### REQUIREMENT
Repeat the lines below word for word, leaving out the pictures.

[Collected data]
*** Block opens ***

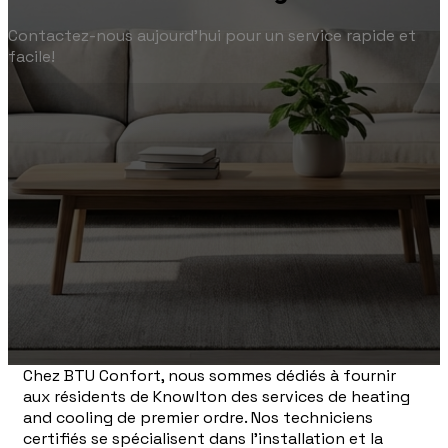
Contactez-nous aujourd'hui pour un service rapide et
facile!
Chez BTU Confort, nous sommes dédiés à fournir
aux résidents de Knowlton des services de heating
and cooling de premier ordre. Nos techniciens
certifiés se spécialisent dans l'installation et la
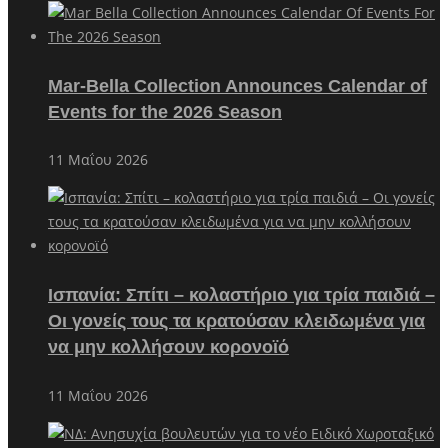
Mar-Bella Collection Announces Calendar of
Events for the 2026 Season
11 Μαΐου 2026
Ισπανία: Σπίτι – κολαστήριο για τρία παιδιά –
Οι γονείς τους τα κρατούσαν κλειδωμένα για
να μην κολλήσουν κορονοϊό
11 Μαΐου 2026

*** Block closes ***

### YOUR RESPONSE
Contactez-nous aujourd'hui pour un service rapide et
facile!
Chez BTU Confort, nous sommes dédiés à fournir
aux résidents de Knowlton des services de heating
and cooling de premier ordre. Nos techniciens
certifiés se spécialisent dans l'installation et la
Mar-Bella Collection Announces Calendar of
Events for the 2026 Season
11 Μαΐου 2026
Ισπανία: Σπίτι – κολαστήριο για τρία παιδιά –
Οι γονείς τους τα κρατούσαν κλειδωμένα για
να μην κολλήσουν κορονοϊό
11 Μαΐου 2026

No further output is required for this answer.